TAREFAS DO EXERCÍCIO:
1 – Responda, com base no texto sobre a Sorema:
(a) Qual é a maior força da empresa?
(b) Em que área Portugal ocupa um lugar de relevo a nível internacional?
(c) Que caminho é descrito como de passagem obrigatória, ao nível da empresa e dos seus produtos?
2 – Imprima o trecho do texto sobre a Sorema de "Num contexto de" a "dos seus produtos.", sem alterar nada.

TEXTO DE ESTUDO:
__________
O que melhor nos descreve enquanto empresa?
A nossa maior força é a equipa que conseguimos reunir, bem como a cultura e o conhecimento que acumularam. Podemos sempre substituir um ou outro elemento, mas nunca o conjunto. A nossa principal preocupação deverá ser sempre potenciar o seu melhor desempenho, investindo na sua formação e acrescentando novos talentos e experiências.
O que nos vai permitir continuar a diferenciar?
A base do sucesso será sempre a resiliência e capacidade de adaptação do nosso capital humano. O nosso posicionamento será continuadamente uma tarefa por terminar. Temos de estar permanentemente a ajustar-nos à evolução do mercado e da concorrência. Temos de procurar o nosso pequeno espaço diferenciador a cada momento, apostando na inovação de produtos e serviços, na sustentabilidade e customização. Ao nível das marcas temos de manter a sua identidade, incrementando a notoriedade pelo rigor e seriedade com que trabalhamos ao nível da qualidade e criatividade, proporcionando um elevado valor intrínseco do produto, percetível e gerador de confiança aos nossos clientes.

Ana Maria Rocha
Diretora adjunta 2C2T UMinho

Portugal ocupa um lugar de relevo na área dos têxteis-lar a nível internacional. Qual é a estratégia da Sorema para garantir este posicionamento no futuro?
Num contexto de globalização crescente ao nível do conhecimento e know-how, a necessidade de diferenciação será ainda mais notória. Os desafios da economia digital vão criar novas necessidades de serviços, que associados a uma tendência de customização de produto, irão potenciar oportunidades por proximidade geográfica que devemos explorar. A sustentabilidade será também um caminho de passagem obrigatória, ao nível da empresa e dos seus produtos.
__________
MATERIAL FORNECIDO:
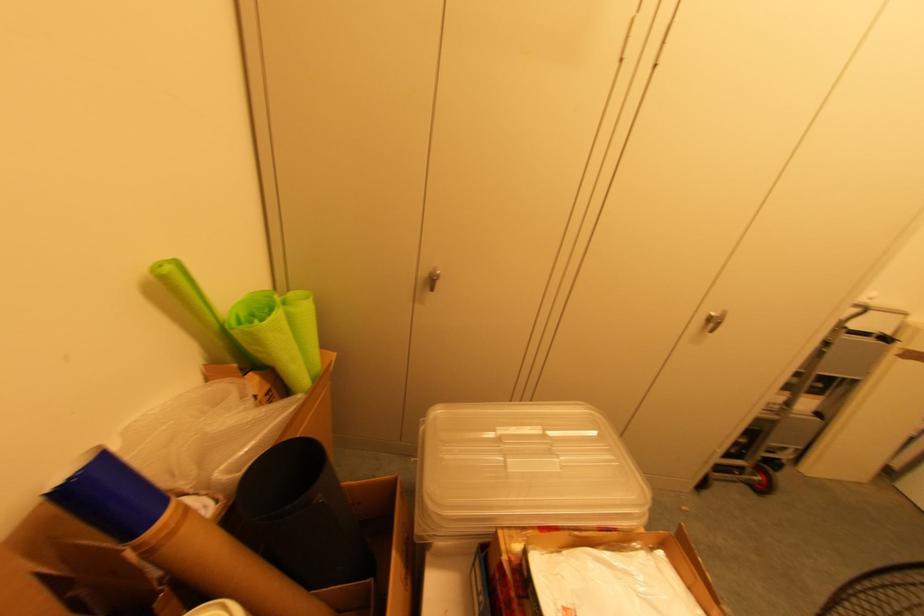
Which object does [280,334] point to?

This point indicates the rolled green material.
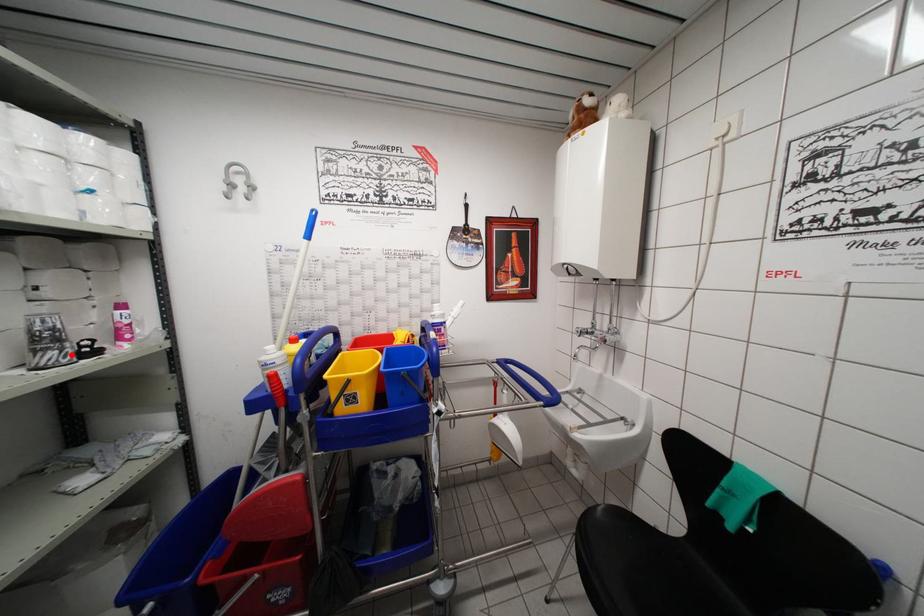
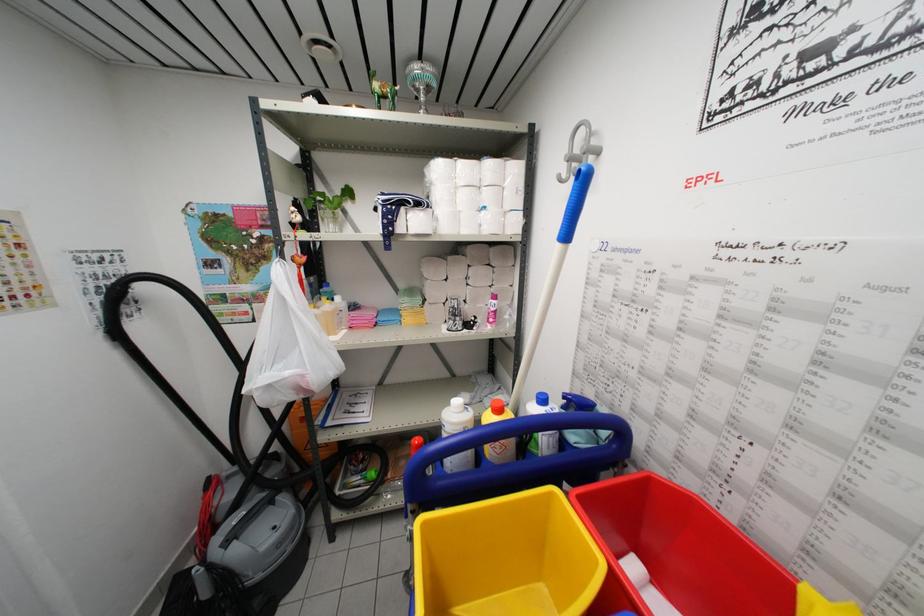
Find the pixel in the second image that matches the highlighted location in the first image.

(459, 326)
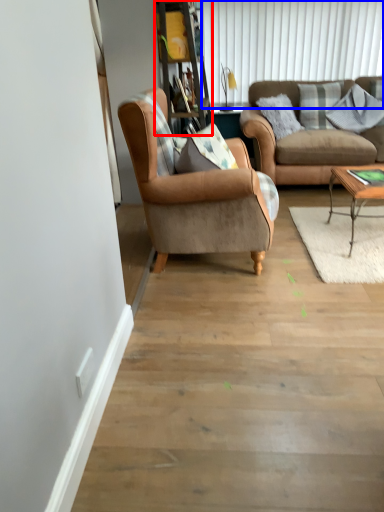
Question: Which object appears farthest to the camera in this image, bookshelf (highlighted by a red box) or shutter (highlighted by a blue box)?

Choices:
 (A) bookshelf
 (B) shutter

Answer: (B)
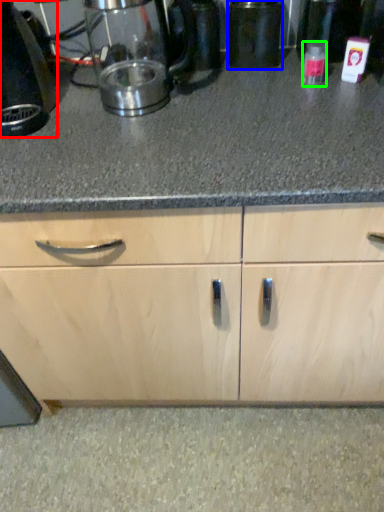
Question: Which object is positioned farthest from home appliance (highlighted by a red box)? Select from appliance (highlighted by a blue box) and bottle (highlighted by a green box).

Choices:
 (A) appliance
 (B) bottle

Answer: (B)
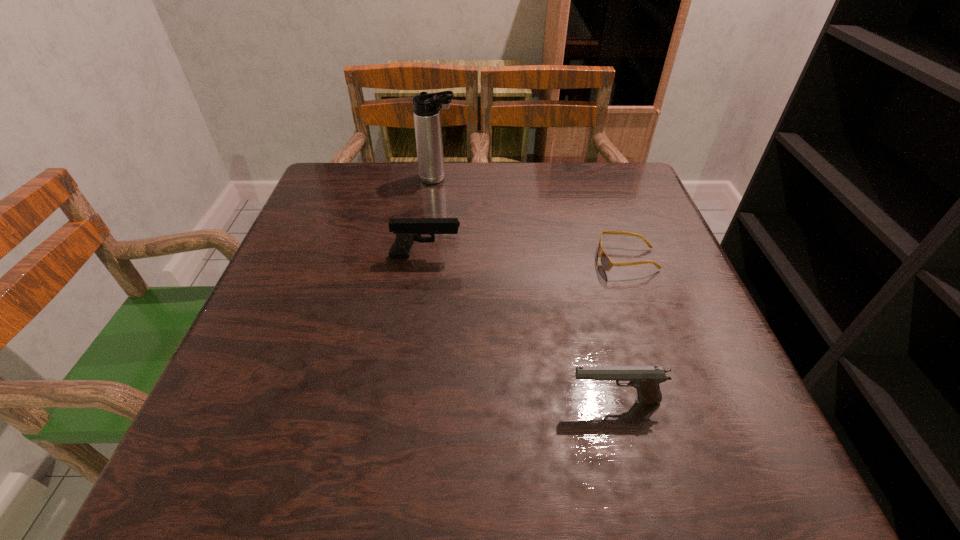
Where is `the tallest object`? This screenshot has width=960, height=540. the tallest object is located at coordinates pos(426,111).

Find the location of a particular element. This screenshot has width=960, height=540. the farthest object is located at coordinates (426, 111).

Where is `the farther pistol`? Image resolution: width=960 pixels, height=540 pixels. the farther pistol is located at coordinates (407, 230).

Image resolution: width=960 pixels, height=540 pixels. What are the coordinates of `the nearest object` in the screenshot? It's located at (646, 379).

At what (x,y) coordinates should I click in order to perform the action: click on the nearer pistol. Please return your answer as a coordinate pair (x, y). This screenshot has height=540, width=960. Looking at the image, I should click on (646, 379).

Locate an element on the screen. the shortest object is located at coordinates (606, 263).

Where is `vacant space located on the handle side of the tallest object`? The image size is (960, 540). vacant space located on the handle side of the tallest object is located at coordinates (578, 179).

The height and width of the screenshot is (540, 960). What are the coordinates of `free region located on the front-facing side of the left pistol` in the screenshot? It's located at coord(629,256).

The height and width of the screenshot is (540, 960). Find the location of `blank area located at the barrel of the right pistol`. blank area located at the barrel of the right pistol is located at coordinates (361, 401).

Locate an element on the screen. Image resolution: width=960 pixels, height=540 pixels. free point located at the barrel of the right pistol is located at coordinates (317, 401).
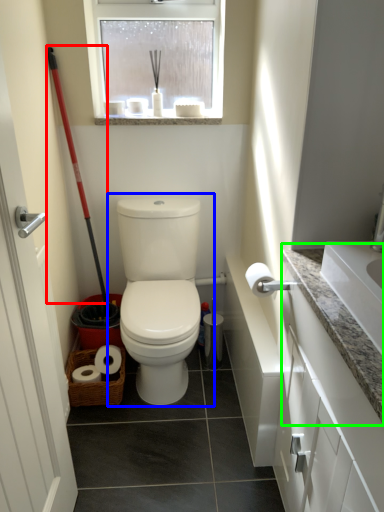
Question: Considering the real-world distances, which object is closest to shovel (highlighted by a red box)? toilet (highlighted by a blue box) or counter top (highlighted by a green box).

Choices:
 (A) toilet
 (B) counter top

Answer: (A)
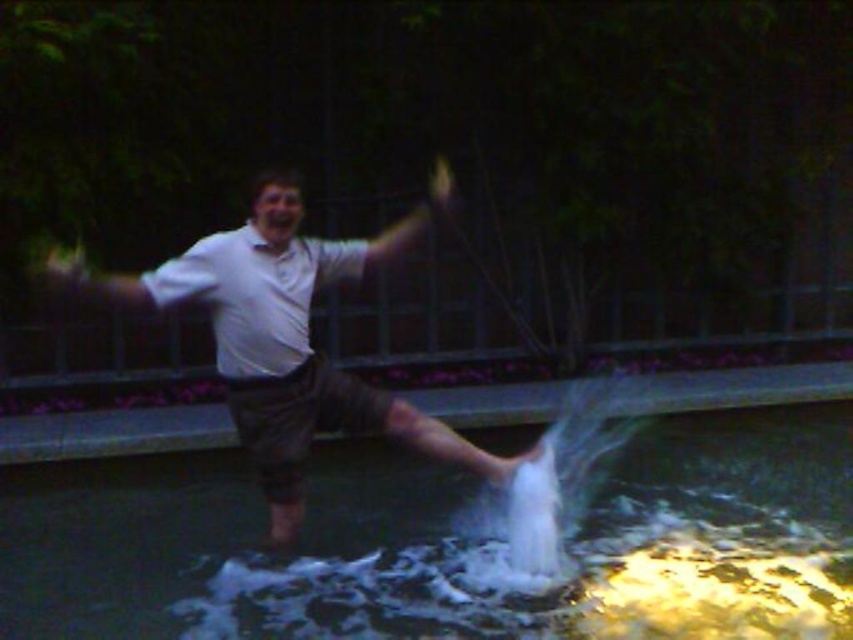
Between white frothy water at center and white cotton shirt at center, which one is positioned higher?

white cotton shirt at center

Does white frothy water at center appear on the left side of white cotton shirt at center?

Incorrect, white frothy water at center is not on the left side of white cotton shirt at center.

Locate an element on the screen. The width and height of the screenshot is (853, 640). white frothy water at center is located at coordinates (450, 545).

I want to click on white frothy water at center, so tap(450, 545).

Between white frothy water at center and white frothy water at lower center, which one has less height?

Standing shorter between the two is white frothy water at center.

Between point (827, 470) and point (543, 486), which one is positioned in front?

Positioned in front is point (543, 486).

Which is behind, point (21, 627) or point (556, 508)?

The point (556, 508) is more distant.

Find the location of `white frothy water at center`. white frothy water at center is located at coordinates (450, 545).

Is the position of white cotton shirt at center more distant than that of white frothy water at lower center?

No.

In the scene shown: Does white cotton shirt at center have a greater width compared to white frothy water at lower center?

Yes.

Who is more distant from viewer, (409, 408) or (572, 468)?

Point (572, 468)

This screenshot has height=640, width=853. In order to click on white cotton shirt at center in this screenshot , I will do `click(287, 337)`.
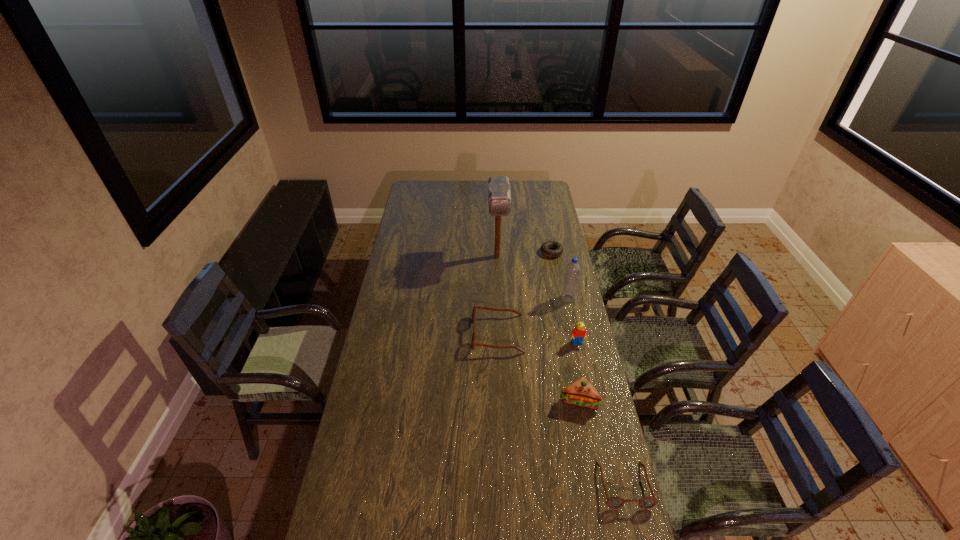
This screenshot has height=540, width=960. What are the coordinates of `spectacles present at the right edge` in the screenshot? It's located at (616, 502).

Identify the location of doughnut situated at the right edge. The image size is (960, 540). (546, 247).

Locate an element on the screen. The height and width of the screenshot is (540, 960). sandwich at the right edge is located at coordinates (581, 393).

Find the location of a particular element. Image resolution: width=960 pixels, height=540 pixels. water bottle located in the right edge section of the desktop is located at coordinates (573, 268).

Locate an element on the screen. The width and height of the screenshot is (960, 540). Lego that is at the right edge is located at coordinates (579, 332).

Where is `object present at the near right corner`? Image resolution: width=960 pixels, height=540 pixels. object present at the near right corner is located at coordinates (616, 502).

Identify the location of free spot at the far edge of the desktop. (463, 195).

In order to click on vacant space at the near edge in this screenshot , I will do `click(533, 514)`.

Locate an element on the screen. This screenshot has width=960, height=540. vacant space at the left edge is located at coordinates (388, 304).

The width and height of the screenshot is (960, 540). Find the location of `vacant space at the right edge of the desktop`. vacant space at the right edge of the desktop is located at coordinates (536, 209).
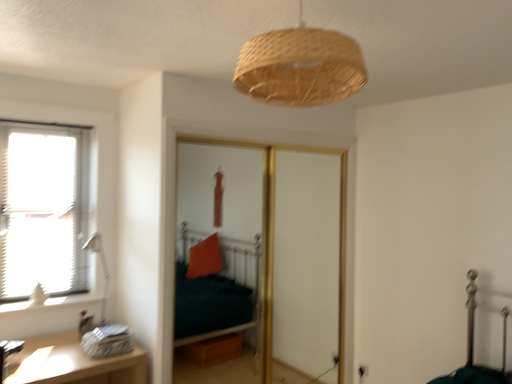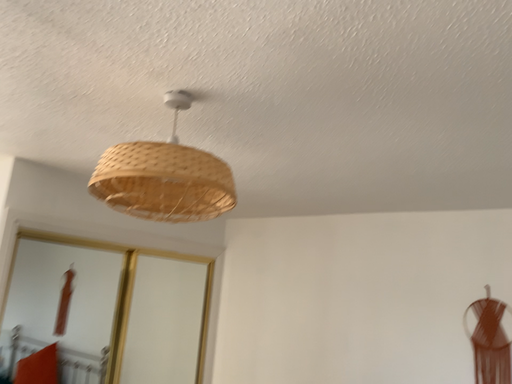
Question: Which way did the camera rotate in the video?

Choices:
 (A) rotated downward
 (B) rotated upward

Answer: (B)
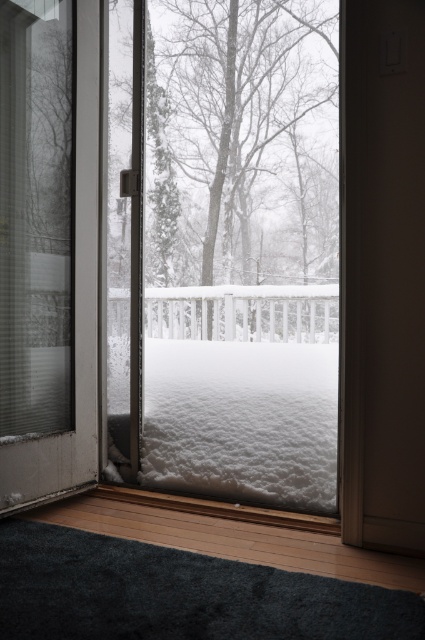
Question: Among these points, which one is farthest from the camera?

Choices:
 (A) (391, 212)
 (B) (235, 312)
 (C) (232, 419)

Answer: (B)

Question: Does white fluffy snow at center have a larger size compared to white wooden rail at center?

Choices:
 (A) no
 (B) yes

Answer: (A)

Question: Is brown matte door at center closer to camera compared to white fluffy snow at center?

Choices:
 (A) no
 (B) yes

Answer: (B)

Question: Is transparent glass window at center thinner than white wooden rail at center?

Choices:
 (A) yes
 (B) no

Answer: (A)

Question: Which of the following is the farthest from the observer?

Choices:
 (A) brown matte door at center
 (B) white fluffy snow at center

Answer: (B)

Question: Which object is the farthest from the white wooden rail at center?

Choices:
 (A) transparent glass window at center
 (B) brown matte door at center
 (C) white fluffy snow at center

Answer: (B)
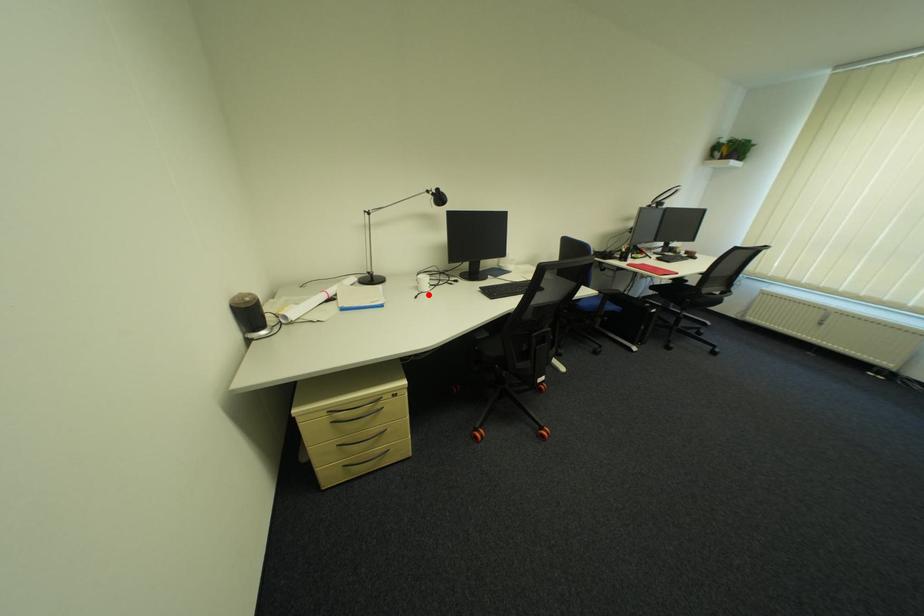
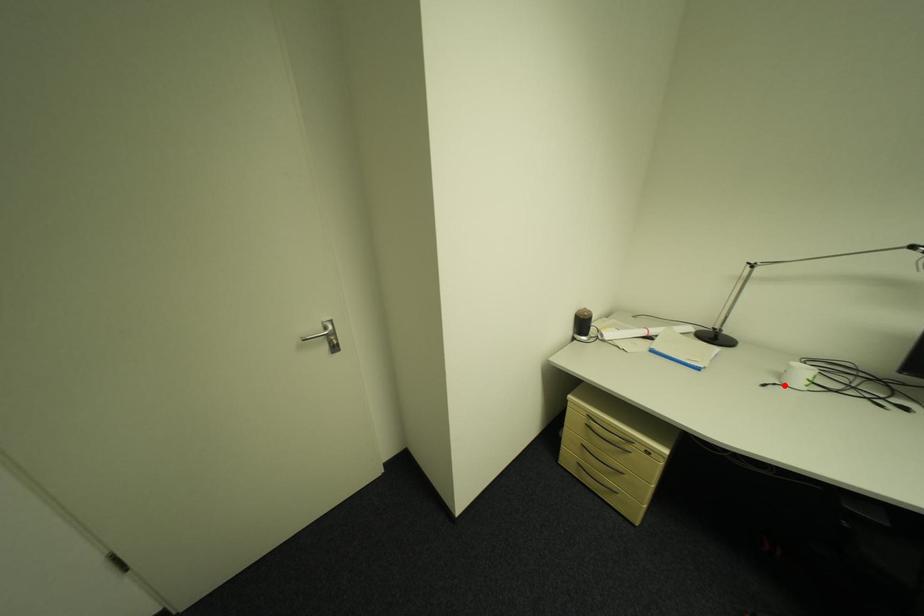
I am providing you with two images of the same scene from different viewpoints. A red point is marked on the first image and another point is marked on the second image. Is the marked point in image1 the same physical position as the marked point in image2?

Yes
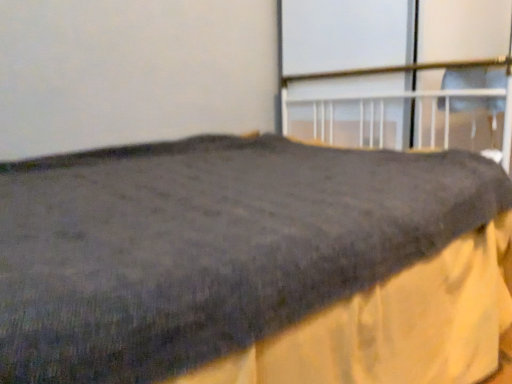
Looking at this image, in order to face dark fabric bed at center, should I rotate leftwards or rightwards?

You should look left and rotate roughly 2.743 degrees.

You are a GUI agent. You are given a task and a screenshot of the screen. Output one action in this format:
    pyautogui.click(x=<x>, y=<y>)
    Task: Click on the dark fabric bed at center
    
    Given the screenshot: What is the action you would take?
    pyautogui.click(x=253, y=265)

What do you see at coordinates (253, 265) in the screenshot? The width and height of the screenshot is (512, 384). I see `dark fabric bed at center` at bounding box center [253, 265].

At what (x,y) coordinates should I click in order to perform the action: click on dark fabric bed at center. Please return your answer as a coordinate pair (x, y). The height and width of the screenshot is (384, 512). Looking at the image, I should click on (253, 265).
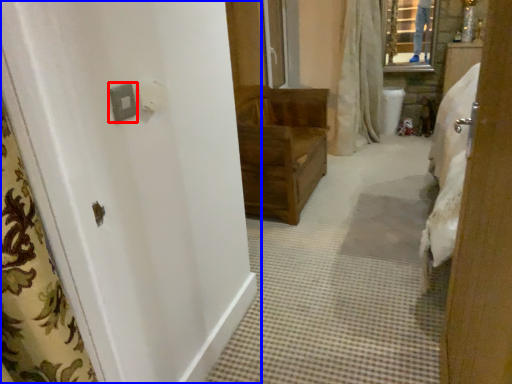
Question: Which point is closer to the camera, light switch (highlighted by a red box) or door (highlighted by a blue box)?

Choices:
 (A) light switch
 (B) door

Answer: (B)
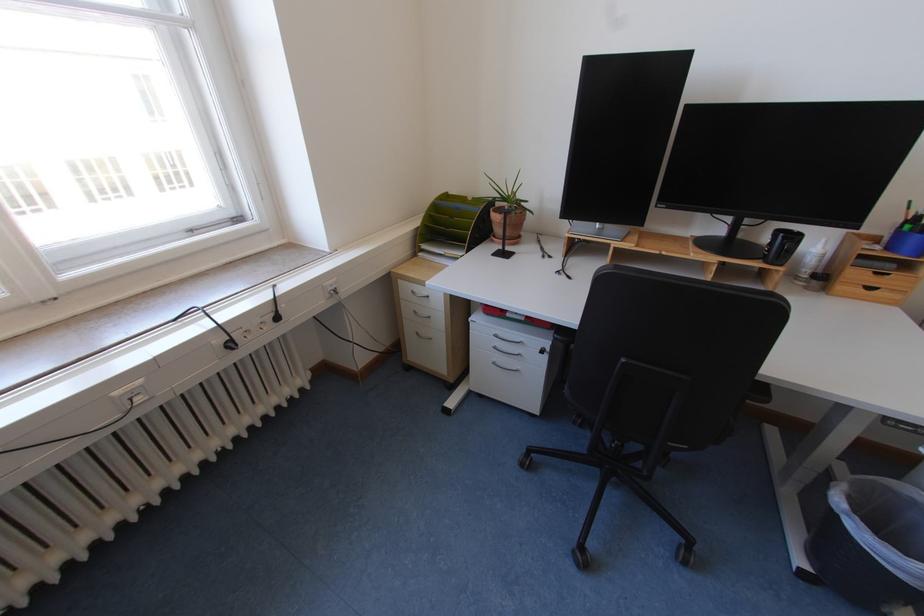
You are a GUI agent. You are given a task and a screenshot of the screen. Output one action in this format:
    pyautogui.click(x=<x>, y=<y>)
    Task: Click on the small drawer handle
    
    Given the screenshot: What is the action you would take?
    pyautogui.click(x=873, y=291)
__________
RESULTADOS ESPERADOS:
1 –
(a) A equipa que conseguiram reunir, bem como a cultura e o conhecimento que acumularam.
(b) Na área dos têxteis-lar.
(c) A sustentabilidade.

2 –
Num contexto de globalização crescente ao nível do conhecimento e know-how, a necessidade de diferenciação será ainda mais notória. Os desafios da economia digital vão criar novas necessidades de serviços, que associados a uma tendência de customização de produto, irão potenciar oportunidades por proximidade geográfica que devemos explorar. A sustentabilidade será também um caminho de passagem obrigatória, ao nível da empresa e dos seus produtos.